This Pro-Crypto Entrepreneur Claims Blockchain to Harness the Finance Investing and Asset Management
Many claim the blockchain industry is to follow the exact same path the internet took back in the 90s, because of how ground-shaking the innovation is. Is crypto really the next Internet?
I suppose so. Because cryptocurrencies are based on blockchain distributed registry technology. Now this technology is in its infancy and is only just finding its application on the part of crypto enthusiasts and some financial structures. In the future, blockchain technologies will be implemented in most accounting databases and will significantly increase transparency, as well as verification procedures for many kinds of operations. In essence, what is a blockchain? It is a form of storing records that is synchronized, validated and stored simultaneously by all the members of a network. This gives unlimited opportunities to account for any complex transactions, operations, transfers and so on. Imagine that a time will come when you can buy an apartment by sending an SMS from your phone. All the registration procedures will take place only through the use of your verified account. The blockchain can provide automatic transfers of documents to all the relevant registration authorities. It also allows sending funds from your account and many other procedures that require several weeks to be completed today.

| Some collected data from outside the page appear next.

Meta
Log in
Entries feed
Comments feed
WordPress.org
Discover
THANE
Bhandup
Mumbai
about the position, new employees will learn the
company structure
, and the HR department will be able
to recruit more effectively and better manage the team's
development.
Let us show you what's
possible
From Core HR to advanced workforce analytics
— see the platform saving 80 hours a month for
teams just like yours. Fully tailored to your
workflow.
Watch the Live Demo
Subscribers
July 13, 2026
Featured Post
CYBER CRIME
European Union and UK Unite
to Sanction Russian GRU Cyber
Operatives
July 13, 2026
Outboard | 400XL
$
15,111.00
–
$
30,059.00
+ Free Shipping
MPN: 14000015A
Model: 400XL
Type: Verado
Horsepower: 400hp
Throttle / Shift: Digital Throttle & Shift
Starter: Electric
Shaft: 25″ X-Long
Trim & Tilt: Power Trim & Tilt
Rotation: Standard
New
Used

The backroom government conversations complementing the unintelligible, yet loud and clear crypto-enthusiast statements, the community seems to be expecting institutionally backed crypto bull-run in 2019. Where do you think the market is now?

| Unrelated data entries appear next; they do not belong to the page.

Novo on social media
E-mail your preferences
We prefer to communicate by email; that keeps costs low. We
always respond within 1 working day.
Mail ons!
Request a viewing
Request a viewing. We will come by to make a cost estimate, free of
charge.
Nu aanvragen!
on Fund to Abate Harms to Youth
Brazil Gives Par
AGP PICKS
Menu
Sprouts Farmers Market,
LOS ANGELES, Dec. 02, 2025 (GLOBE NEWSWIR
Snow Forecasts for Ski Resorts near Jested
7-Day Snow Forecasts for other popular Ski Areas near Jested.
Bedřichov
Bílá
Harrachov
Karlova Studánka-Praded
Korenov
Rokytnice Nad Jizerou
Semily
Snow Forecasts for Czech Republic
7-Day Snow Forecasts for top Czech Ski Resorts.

The cryptocurrency market is currently passing through a consolidation phase. Many small participants will not be able to survive the recession, and crypto assets are currently in the hands of weak players. But this is a natural process of ridding the market of unrelated individuals who are not determined to stay in it seriously and for a long time. In general, the market has lost more than 70% from its previous peak indicators. At first glance, this may be a scary phenomenon, but if you look at history, you will see that the market had four similar corrections. Bitcoin lost even more than 90% of its value as the main cryptocurrency! Growth will follow this corrective phase, it is only a matter of time. At the same time, a new round of growth will bring new participants to the market and they will need new tools for analyzing crypto assets, which will allow them to make the right investment decisions based on fundamental data. The STIPS | Oculus trading and analytical platform can act in the capacity of such an instrument, since it will allow one to separate the wheat from the chaff on the crypto market.
The market needs an impulse for growth and one of these impulses could be the arrival of new monetary liquidity, new participants who are still eyeing the market, but cannot take the first step due to the lack of clarity on the part of the regulators. I am not only talking about the approval of Bitcoin-ETFs, but also the development of clear rules for cryptocurrency companies.
How are you expecting the market to change in the next year?
We expect that next year the market will pleasantly surprise us with new milestones in its development, prominent projects and new names, and that it will become more civilized and safer. Whatever the cryptoanarchists and supporters of the decentralized market may say, investor protection is what market participants should be looking at. We expect the development of legislation and protective mechanisms for investors, a significant increase in requirements for projects, including their reporting and the quality of personnel training.
- While market is still maturing, the need for better, faster and safer assert management solutions accretes at an accelerated pace, the institutional wave demands full compliance with what they are accustomed to on Wall Street. How shall crypto change for this merging to be seamless?
Cryptocurrencies have already been recognized as a new class of assets that are starting to provide their customers with funds, investment banks, exchanges and management companies. Their adaptation will take place in conjunction with investor interest, and will certainly have a positive impact on the entire industry. Today, the CBOE and CME platforms, which are the largest of their kind on the market, already provide the ability to trade Bitcoin futures. This means that professional industry participants can hedge their positions on BTC. A lingering problem is the lack of liquidity on the part of cryptocurrency exchanges and the difficulty in acquiring these types of assets in most countries. The recent announcement by the operator of the NYSE Intercontinental Exchange about the launch of its own cryptocurrency platform, which will include exchanges, custodial services, applications for trade organizations and individual users, means that soon digital money will become an integral element of Wall Street along with shares, bonds and fiat currencies.
With exchange, trading, assert management and crypto analysis solutions multiplying infinitely in their eager to win the market, what shall the ideal mix of instruments represent to become the ultimate player?
You just mentioned my favorite topic! Today there are no transparent and reliable instruments on the market for the analysis of fundamental data on crypto assets. More than 2,000 cryptocurrencies have appeared over the period of this year. Which one of these should an investor choose? What can be done to earn money and not lose it? Which team can you trust? All these questions will be answered by our STIPS| FinTech team, which is working on creating a unique ecosystem that covers all market participants, all categories of investors, and is designed to solve a fundamental problem – simplifying information and making it accessible, and ensuring that investments become reliable and smart.